A few Little Women things:
May. 7th, 2008 05:16 pm![[personal profile]](https://www.dreamwidth.org/img/silk/identity/user.png)
- Not to ruin a plot twist for you, but Beth dies in Little Women, after being exposed to a piano that Laurie's dead aunt used to play. Clearly, the piano has an infestation of Streptococcus pyogenes, and all the tragedy could have been averted with a little Lysol.
- In the musical, Professor Bhaer produces a copy of Jo's manuscript for a novel that forms the basis of the very play you are watching from his magic murder bag at the end. Only this particular Professor Bhaer also produced a pair of black lace granny panties--a holdover from a previous show.

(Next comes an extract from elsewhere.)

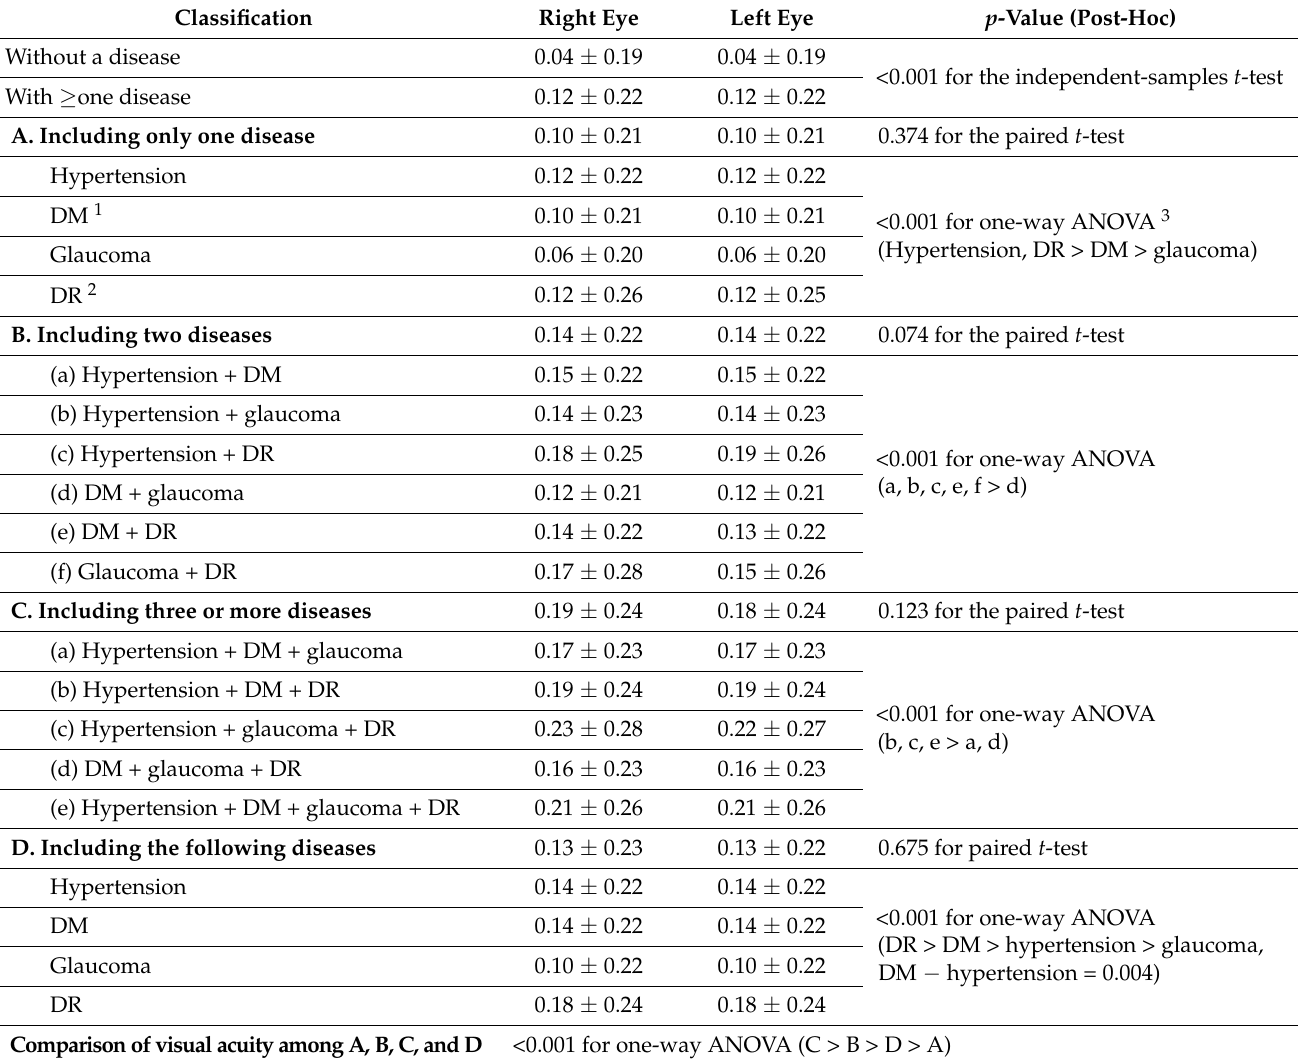
Table 2. Mean and standard deviation visual acuity according to diseases associated with reduced visual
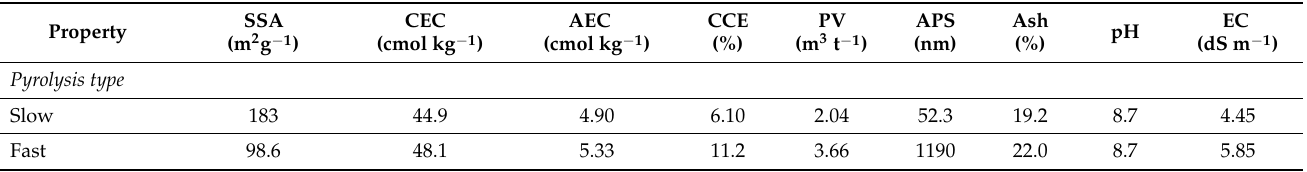
Table 2. Basic biochar physicochemical and morphological properties (expressed on a dry basis)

- The theatre critic for the local independent weekly sent me an email asking if the show would make him wince. While Little Women is the prototype chick flick for everything ranging from Beaches to Steel Magnolias, that, in and of itself, is not winceworthy. If I continue to forget words during my songs, however, there will be wincing and gnashing of teeth.
- The actress playing Jo asked the other day if maybe possibly I might kiss her on the cheek instead of the lips at the end of our duet. Clearly she needs a T-Rex shirt for opening night.
- The opening line in my solo number is "She asks how I am." I am having trouble not hearing this in my head as if Popeye were singing it, for some reason. Ughughughughughugh!